И все же, несмотря на свои злобные нравы, обитатели подводного царства любили иногда собираться вместе, поговорить, позубоскалить, особенно после удачной охоты или после обильного «дождя», даром что ли их природа наделила такими огромными в полтела, и даже более, ртами. Но говорить при такой жизни, сами понимаете, было решительно не о чем. Поэтому излюбленной темой послеполуденных бесед удильщиков, каракатиц, фонарщиков, морских сколопендр были всевозможные сплетни со всего глубоководного царства. Свет не видел таких сплетников!

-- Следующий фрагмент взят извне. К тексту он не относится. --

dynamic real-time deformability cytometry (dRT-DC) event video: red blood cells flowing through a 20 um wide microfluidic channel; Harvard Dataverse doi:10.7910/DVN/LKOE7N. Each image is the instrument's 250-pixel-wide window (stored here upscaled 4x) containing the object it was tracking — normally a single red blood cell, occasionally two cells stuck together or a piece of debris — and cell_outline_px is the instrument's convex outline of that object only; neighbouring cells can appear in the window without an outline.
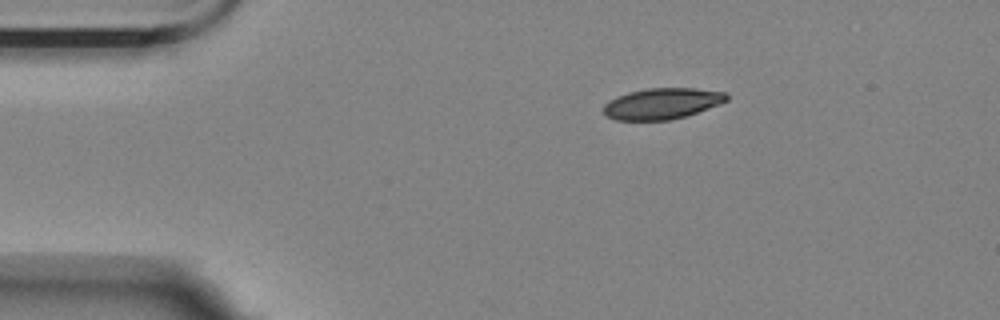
{"species": "Egyptian fruit bat (a non-hibernating species)", "species_latin": "Rousettus aegyptiacus", "temperature_condition": "room temperature", "stored_images_in_passage": 48, "camera_frame_rate_fps": 3000, "um_per_image_px": 0.085, "animal": {"sex": "female"}, "frame": {"image": 1, "passage_image": 1, "time_ms": 0.0, "image_size_px": [1000, 320], "cell_outline_px": [[728, 100], [720, 104], [684, 116], [668, 120], [616, 120], [608, 116], [604, 112], [604, 104], [608, 100], [616, 96], [628, 92], [648, 88], [692, 88], [728, 92]], "centroid_in_image_um": [56.27, 8.79], "position_along_channel_um": 28.7, "area_um2": 22.2}}
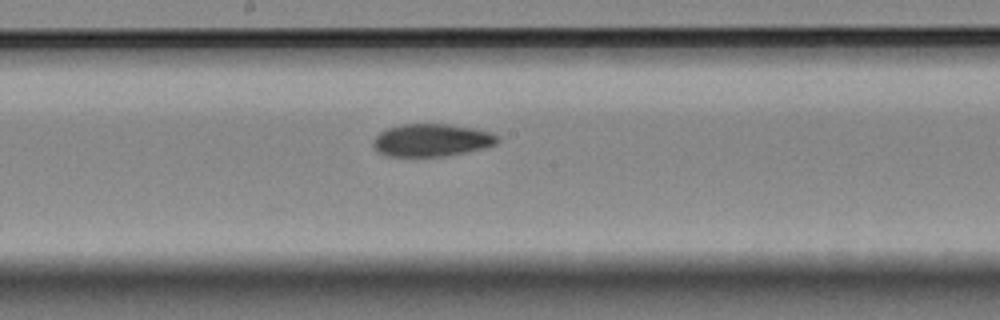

Бывало иногда хитрый удильщик такое наговаривал глупой камбале, что та заслушавшись, охая и ахая, даже не замечала, как хищник заглатывал ее всю целиком своей громадной пастью. После чего удильщик, весьма довольный, потирая свой живот, снова зажигал небольшую лучину над головой, оглядываясь вокруг, не подвернется ли кто-нибудь еще, чтобы дорассказать то, что он не успел камбале. Среди глубоководных созданий выделялась придонная пиявка. Напоминала она чем-то распухший дамский сапог. Страшное это было существо, когда она неслась на бедную жертву с широко раздвинутой пастью, за режущими пластинами в горле были видны все ее внутренности. На жертв покрупней и более сильных она умела подладиться: присасывалась незаметно и отпадала только досыта испив чужой крови. Ах, как она умела кокетничать и веселиться после всего этого, как будто ничего и не произошло, даже на короткое время влюблялась в свою обескровленную жертву. Был среди них и не менее отвратительный подводный рачок, клацающий клешнями беспрестанно при вихляющей своей походке. У него за непробиваемо жестким хитиновым покровом не было вообще ни капли крови. Ему-то уж совершенно не за чем было враждовать с пиявкой. И они и были в самых теплых отношениях друг с другом, даже устраивали совместные коллективные охоты. Пиявка высасывала кровь жертвы, а рачок, орудуя клешнями, доедал остальное. Была среди глубоководных обитателей и добрейшая на вид рыба-губошлеп. Нижняя губа ее большого обвислого рта несколько выступала вперед. У нее не было зубов, но зубоскалить она умела почище других  тихо, неприметно, исподволь  особенно после того, как туго-натуго набивала свой желудок, всякими мелкими червячками и нечистотами придонного ила, загребая его и процеживая сквозь щетину ковшеобразного рта.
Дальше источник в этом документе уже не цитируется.